## Work request:
Find every line in the records below that holds the word "where", and copy each one.

==== Dataset extract ====

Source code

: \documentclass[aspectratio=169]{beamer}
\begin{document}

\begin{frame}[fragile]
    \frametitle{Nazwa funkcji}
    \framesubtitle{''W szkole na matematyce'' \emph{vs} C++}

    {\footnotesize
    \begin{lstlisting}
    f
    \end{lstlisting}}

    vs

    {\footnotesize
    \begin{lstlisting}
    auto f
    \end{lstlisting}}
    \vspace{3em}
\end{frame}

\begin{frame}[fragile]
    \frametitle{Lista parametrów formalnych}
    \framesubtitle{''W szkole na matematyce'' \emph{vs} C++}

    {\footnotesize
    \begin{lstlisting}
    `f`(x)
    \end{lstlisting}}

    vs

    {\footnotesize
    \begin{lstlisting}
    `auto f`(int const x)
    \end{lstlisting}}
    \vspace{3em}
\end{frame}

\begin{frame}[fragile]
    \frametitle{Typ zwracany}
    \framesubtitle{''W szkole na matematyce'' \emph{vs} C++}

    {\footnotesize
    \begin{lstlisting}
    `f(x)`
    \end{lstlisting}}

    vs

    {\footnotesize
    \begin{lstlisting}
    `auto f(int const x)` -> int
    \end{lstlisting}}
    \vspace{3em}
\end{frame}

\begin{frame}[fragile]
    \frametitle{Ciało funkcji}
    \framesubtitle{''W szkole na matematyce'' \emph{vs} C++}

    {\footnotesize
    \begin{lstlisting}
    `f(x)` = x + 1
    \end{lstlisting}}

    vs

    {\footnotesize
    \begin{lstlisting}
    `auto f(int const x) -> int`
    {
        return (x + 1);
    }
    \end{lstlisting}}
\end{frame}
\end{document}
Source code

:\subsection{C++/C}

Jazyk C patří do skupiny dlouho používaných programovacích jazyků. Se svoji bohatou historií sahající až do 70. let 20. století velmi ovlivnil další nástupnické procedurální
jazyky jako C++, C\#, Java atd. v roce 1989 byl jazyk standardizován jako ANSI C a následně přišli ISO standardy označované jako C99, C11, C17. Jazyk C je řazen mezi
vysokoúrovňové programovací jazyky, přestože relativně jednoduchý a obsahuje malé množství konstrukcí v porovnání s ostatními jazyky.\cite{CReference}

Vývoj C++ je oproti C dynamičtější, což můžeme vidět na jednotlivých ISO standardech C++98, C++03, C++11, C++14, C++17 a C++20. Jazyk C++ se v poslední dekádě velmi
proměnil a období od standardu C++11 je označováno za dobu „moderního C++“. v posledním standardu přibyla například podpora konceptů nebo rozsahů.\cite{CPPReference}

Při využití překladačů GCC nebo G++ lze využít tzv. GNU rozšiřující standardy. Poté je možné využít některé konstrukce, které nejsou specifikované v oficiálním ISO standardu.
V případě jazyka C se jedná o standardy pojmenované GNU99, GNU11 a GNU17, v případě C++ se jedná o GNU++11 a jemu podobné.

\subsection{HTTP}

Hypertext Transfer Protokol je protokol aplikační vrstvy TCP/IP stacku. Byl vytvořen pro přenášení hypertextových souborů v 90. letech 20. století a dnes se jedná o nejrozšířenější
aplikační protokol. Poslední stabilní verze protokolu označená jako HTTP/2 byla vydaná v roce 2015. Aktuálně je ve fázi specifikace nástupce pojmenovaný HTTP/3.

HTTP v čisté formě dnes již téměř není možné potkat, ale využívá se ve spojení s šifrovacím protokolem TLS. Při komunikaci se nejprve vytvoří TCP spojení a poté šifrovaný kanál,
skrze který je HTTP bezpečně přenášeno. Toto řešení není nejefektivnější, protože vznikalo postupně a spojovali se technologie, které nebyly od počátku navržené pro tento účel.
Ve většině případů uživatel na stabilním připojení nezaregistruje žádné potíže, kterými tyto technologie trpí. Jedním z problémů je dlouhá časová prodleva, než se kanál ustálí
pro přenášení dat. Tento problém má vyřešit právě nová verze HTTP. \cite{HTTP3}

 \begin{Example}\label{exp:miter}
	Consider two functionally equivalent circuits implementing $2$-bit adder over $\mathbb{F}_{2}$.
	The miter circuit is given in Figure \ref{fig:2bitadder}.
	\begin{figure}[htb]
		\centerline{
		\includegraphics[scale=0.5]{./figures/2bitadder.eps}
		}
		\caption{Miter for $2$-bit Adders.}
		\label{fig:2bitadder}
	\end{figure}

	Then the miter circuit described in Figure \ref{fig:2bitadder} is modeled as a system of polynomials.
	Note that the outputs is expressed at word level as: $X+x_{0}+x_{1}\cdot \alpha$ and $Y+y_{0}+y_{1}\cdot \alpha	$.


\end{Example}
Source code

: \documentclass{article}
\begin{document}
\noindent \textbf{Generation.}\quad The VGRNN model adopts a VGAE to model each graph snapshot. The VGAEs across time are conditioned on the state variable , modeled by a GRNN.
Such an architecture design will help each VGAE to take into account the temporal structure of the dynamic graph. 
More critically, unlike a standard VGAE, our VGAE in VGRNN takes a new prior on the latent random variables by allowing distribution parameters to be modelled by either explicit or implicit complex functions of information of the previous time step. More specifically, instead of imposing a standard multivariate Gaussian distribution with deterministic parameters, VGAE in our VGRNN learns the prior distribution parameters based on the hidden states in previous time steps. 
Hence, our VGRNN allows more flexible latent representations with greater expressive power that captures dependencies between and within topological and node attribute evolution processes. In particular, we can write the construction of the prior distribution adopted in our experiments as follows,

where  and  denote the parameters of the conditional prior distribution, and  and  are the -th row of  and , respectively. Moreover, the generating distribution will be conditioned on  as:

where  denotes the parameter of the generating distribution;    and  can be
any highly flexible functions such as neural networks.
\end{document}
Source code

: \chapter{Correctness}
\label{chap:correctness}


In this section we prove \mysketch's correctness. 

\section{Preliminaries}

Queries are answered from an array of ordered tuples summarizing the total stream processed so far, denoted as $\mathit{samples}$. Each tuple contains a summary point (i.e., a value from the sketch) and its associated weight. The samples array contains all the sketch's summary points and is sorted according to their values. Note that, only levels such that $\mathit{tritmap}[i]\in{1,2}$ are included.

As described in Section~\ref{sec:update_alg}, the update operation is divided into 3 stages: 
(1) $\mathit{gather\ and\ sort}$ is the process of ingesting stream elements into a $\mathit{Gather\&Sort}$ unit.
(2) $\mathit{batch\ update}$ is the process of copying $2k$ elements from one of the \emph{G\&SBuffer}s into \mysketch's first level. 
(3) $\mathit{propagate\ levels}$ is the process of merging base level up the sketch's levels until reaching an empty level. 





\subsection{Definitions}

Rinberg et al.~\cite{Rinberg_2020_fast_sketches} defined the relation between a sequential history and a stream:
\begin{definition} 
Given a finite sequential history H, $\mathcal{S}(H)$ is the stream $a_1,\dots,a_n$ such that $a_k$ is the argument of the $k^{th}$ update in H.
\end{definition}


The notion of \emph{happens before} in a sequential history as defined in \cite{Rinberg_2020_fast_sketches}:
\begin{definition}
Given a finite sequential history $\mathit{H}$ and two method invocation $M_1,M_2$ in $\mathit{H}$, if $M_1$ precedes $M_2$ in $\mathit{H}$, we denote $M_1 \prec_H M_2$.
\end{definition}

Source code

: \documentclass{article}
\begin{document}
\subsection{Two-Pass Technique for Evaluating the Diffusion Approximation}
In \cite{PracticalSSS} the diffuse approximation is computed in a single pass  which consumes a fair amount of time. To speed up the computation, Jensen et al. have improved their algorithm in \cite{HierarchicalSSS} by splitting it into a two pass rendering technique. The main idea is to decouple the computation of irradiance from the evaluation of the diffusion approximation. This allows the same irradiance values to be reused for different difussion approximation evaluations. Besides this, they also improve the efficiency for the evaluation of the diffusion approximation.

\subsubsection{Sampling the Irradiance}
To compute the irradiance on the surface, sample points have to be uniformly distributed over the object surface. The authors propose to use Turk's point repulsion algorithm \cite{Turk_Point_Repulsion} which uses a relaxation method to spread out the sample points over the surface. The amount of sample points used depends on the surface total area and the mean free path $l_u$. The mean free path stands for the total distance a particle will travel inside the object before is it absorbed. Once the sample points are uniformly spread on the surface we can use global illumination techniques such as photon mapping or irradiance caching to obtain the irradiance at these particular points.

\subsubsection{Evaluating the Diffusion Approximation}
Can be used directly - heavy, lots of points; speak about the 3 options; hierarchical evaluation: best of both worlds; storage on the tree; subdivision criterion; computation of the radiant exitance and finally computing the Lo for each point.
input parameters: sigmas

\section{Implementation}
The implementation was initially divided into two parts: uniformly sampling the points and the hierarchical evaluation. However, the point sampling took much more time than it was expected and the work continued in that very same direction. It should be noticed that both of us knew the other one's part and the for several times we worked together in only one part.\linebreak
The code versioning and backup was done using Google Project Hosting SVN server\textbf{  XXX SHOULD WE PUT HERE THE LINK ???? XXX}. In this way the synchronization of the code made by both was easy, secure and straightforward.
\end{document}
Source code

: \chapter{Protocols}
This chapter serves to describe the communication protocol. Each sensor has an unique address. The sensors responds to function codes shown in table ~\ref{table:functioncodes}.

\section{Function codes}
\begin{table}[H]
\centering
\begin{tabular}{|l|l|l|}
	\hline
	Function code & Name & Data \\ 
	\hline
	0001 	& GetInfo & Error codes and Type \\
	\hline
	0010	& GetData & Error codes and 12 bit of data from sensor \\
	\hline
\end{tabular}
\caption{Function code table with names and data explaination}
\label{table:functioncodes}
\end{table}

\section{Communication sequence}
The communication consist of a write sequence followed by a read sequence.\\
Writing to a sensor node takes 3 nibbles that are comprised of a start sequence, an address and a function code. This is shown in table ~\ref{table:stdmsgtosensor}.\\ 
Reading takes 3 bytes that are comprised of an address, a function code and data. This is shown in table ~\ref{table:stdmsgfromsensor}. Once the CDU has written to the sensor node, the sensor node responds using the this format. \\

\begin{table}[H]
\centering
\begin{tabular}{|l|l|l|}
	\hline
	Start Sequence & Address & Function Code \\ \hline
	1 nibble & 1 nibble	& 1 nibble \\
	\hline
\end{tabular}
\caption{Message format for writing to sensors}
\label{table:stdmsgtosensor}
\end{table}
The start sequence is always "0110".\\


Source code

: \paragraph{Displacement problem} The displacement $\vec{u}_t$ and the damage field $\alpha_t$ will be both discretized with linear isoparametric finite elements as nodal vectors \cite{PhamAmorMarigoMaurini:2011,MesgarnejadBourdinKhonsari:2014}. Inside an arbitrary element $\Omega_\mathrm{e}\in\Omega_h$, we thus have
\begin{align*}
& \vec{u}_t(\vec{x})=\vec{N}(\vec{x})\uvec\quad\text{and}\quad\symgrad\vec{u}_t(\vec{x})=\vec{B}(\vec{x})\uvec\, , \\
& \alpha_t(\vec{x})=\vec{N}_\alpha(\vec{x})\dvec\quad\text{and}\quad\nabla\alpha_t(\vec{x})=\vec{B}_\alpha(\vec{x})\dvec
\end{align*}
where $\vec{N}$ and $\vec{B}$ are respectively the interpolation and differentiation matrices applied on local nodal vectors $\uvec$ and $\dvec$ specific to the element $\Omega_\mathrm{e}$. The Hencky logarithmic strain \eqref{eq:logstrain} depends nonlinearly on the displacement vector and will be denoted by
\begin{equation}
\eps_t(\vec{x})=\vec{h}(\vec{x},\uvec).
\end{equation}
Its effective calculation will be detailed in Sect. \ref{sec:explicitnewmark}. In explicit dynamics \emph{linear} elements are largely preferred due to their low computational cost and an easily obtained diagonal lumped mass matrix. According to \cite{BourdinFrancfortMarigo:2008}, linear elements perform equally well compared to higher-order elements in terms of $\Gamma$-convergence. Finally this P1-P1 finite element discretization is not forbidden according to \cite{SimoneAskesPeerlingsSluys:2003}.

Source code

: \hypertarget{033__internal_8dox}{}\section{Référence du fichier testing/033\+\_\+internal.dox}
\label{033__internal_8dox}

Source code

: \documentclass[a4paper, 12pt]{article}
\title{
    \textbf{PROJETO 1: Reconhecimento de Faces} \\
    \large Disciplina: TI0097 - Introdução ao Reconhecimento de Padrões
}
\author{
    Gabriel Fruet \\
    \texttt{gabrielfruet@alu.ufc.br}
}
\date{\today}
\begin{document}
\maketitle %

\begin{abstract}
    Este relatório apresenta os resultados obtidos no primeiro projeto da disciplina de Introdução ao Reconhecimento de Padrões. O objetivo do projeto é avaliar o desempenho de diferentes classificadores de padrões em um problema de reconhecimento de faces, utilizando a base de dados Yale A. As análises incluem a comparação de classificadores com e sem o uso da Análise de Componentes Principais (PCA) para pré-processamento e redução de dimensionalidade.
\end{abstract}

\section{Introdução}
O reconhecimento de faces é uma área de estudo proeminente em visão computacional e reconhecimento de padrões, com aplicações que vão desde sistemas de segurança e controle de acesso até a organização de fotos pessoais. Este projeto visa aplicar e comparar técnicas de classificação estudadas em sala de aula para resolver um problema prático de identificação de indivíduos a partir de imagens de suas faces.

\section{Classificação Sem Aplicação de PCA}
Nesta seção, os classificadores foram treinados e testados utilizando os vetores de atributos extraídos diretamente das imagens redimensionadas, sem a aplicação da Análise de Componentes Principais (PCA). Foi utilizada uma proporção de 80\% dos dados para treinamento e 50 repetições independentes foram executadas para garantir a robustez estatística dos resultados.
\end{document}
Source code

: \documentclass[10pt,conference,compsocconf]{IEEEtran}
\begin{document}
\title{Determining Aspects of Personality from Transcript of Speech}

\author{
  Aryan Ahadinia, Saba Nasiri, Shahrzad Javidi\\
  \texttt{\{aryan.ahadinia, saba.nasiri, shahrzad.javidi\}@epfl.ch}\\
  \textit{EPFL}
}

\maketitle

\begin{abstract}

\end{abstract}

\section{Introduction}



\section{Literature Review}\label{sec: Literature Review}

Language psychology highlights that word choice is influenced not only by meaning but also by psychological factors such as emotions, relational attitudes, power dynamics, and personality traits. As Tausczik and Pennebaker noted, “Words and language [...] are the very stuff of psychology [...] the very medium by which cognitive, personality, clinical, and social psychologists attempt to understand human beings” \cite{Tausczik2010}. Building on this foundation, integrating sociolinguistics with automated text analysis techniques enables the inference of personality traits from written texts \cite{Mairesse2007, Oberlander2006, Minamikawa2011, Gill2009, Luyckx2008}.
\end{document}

====

## Output of the task:
where  and  denote the parameters of the conditional prior distribution, and  and  are the -th row of  and , respectively. Moreover, the generating distribution will be conditioned on  as:
where  denotes the parameter of the generating distribution;    and  can be
where $\vec{N}$ and $\vec{B}$ are respectively the interpolation and differentiation matrices applied on local nodal vectors $\uvec$ and $\dvec$ specific to the element $\Omega_\mathrm{e}$. The Hencky logarithmic strain \eqref{eq:logstrain} depends nonlinearly on the displacement vector and will be denoted by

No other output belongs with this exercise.